Na noite da última terça-feira (17), o Anfiteatro do Departamento de Administração Pública da Universidade Federal de Lavras (UFLA) se encheu de axé, emoção e escuta durante a roda de conversa “Acolhimento à População LGBTQIAPN+ entre os Povos de Terreiro”. O evento reuniu lideranças religiosas, representantes da psicologia, membros da comunidade LGBTQIAPN+ e público interessado para discutir temas urgentes como identidade, fé, diversidade e respeito.

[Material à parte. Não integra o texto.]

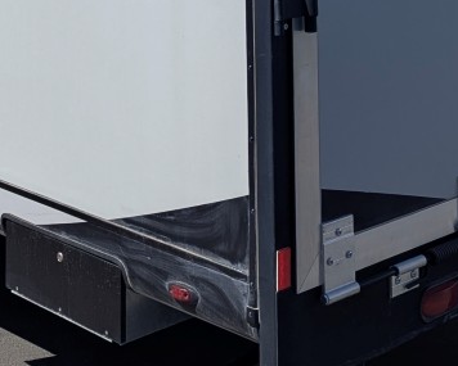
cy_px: -232
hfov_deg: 20.7
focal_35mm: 92
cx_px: 125
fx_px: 1247
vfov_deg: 15.1
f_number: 1.85
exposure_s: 1/2899
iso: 42
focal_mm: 6.81
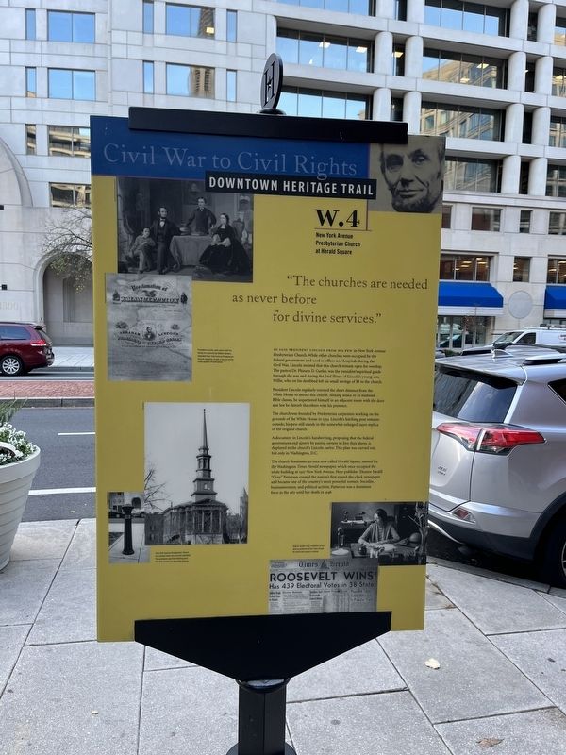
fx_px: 567
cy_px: 378
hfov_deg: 53.1
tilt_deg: -6.4
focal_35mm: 26
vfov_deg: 67.3
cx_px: 283
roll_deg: -3.5
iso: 40
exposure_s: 1/122
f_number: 1.6
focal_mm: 5.1
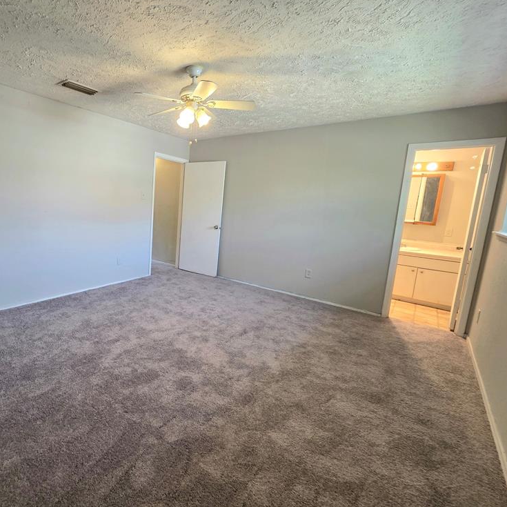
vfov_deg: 87.4
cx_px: 164
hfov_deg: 84.0
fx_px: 265
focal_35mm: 16
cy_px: 248
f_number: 2.2
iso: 200
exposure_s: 1/60.2
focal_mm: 2.2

Promovido pelo Diálogos – Observatório da Diversidade Religiosa (@dialogosobservatorio), em parceria com casas de Umbanda e Candomblé da cidade, como o Ilê Axé Omim Oyá (@omimoya) e a Tenda de Umbanda Vó Serafina (@tendadevoserafina), o encontro integra os Seminários: Religiões e População LGBTQIAPN+ e celebra o Mês do Orgulho, reconhecendo as múltiplas vivências que coexistem dentro dos terreiros.
A roda foi mediada pela psicóloga Cláudia Esposito (@claudiaespositopsi), do CRP-MG – Subsede Sul e Dofona de Oyá, e contou com participações potentes: Hellem Machado (@hellem_machado29), Egbome de Logun Edé no Ilê Axé Omim Oyá; Pai João Luiz de Oxóssi (@joaolrezendee), zelador da Tenda de Umbanda Vó Serafina e vereador em Lavras; Mãe Ângela de Ogum (@angelamariana958), zeladora do Inzó N’ungunsu Roximocumbe; e o Bàbálorìṣà Leandro de Òsanyìn, zelador do Ilé Àsé Igbó Oniṣegun.
O ponto alto da noite foi o momento de partilha. Os presentes contaram suas histórias dentro do axé, revelando como foi o processo de descoberta da sexualidade, o acolhimento que encontraram em suas casas de santo e os desafios enfrentados, inclusive com o preconceito e a dor de boatos e exclusões.
A egbome Hellen, representante da comunidade trans na mesa, emocionou a todos ao compartilhar sua trajetória como mulher trans e filha de santo. Com coragem, relatou a importância da acolhida recebida pela família de axé e ressaltou a urgência do respeito às pessoas trans dentro e fora dos terreiros. Hellem é a primeira mulher trans a usar saia dentro de sua própria casa de Candomblé, na cidade de Lavras, o que representa um marco simbólico de liberdade, identidade e fé.
As vivências compartilhadas durante o encontro trouxeram à tona histórias marcadas por descobertas, silenciamentos e, sobretudo, resistência. O Bàbálorìṣà Leandro de Òsanyìn relembrou como foi crescer como uma criança gay em uma época em que quase não se falava sobre sexualidade. Falou sobre o processo de se enxergar e se construir enquanto homem gay e sacerdote dentro de um contexto social que pouco acolhia essas identidades.
Mãe Ângela de Ogum emocionou ao relatar os muitos anos em que precisou esconder quem realmente era. Dobrando-se perante os valores familiares, ela casou-se com um homem e viveu anos de silêncio sobre sua sexualidade, até encontrar, mais tarde, a liberdade de viver o amor verdadeiro ao lado de uma mulher.
Já Pai João Luiz de Oxóssi falou sobre sua descoberta enquanto homem gay ainda muito novo e contou que, embora sempre tenha sido bem acolhido, enfrentou desafios. Um dos momentos mais marcantes de sua fala foi quando compartilhou que, em determinado ponto da vida, sentiu-se pressionado a abandonar as montagens como drag queen para ser respeitado como pai de santo — uma escolha difícil, fruto do preconceito ainda presente mesmo nos espaços religiosos. Seu relato reforçou a importância de abrir caminhos para que todas as expressões de identidade possam coexistir com respeito e dignidade dentro do axé.
A atividade reafirmou os terreiros como espaços de resistência, cuidado coletivo e espiritualidade inclusiva. Cada depoimento trouxe à tona a força individual de cada trajetória e a importância de construir, juntos, uma rede de apoio, escuta e acolhimento.
Aberto ao público, o evento reforçou o compromisso da comunidade religiosa de matriz africana com a diversidade e o respeito à dignidade de todas as existências.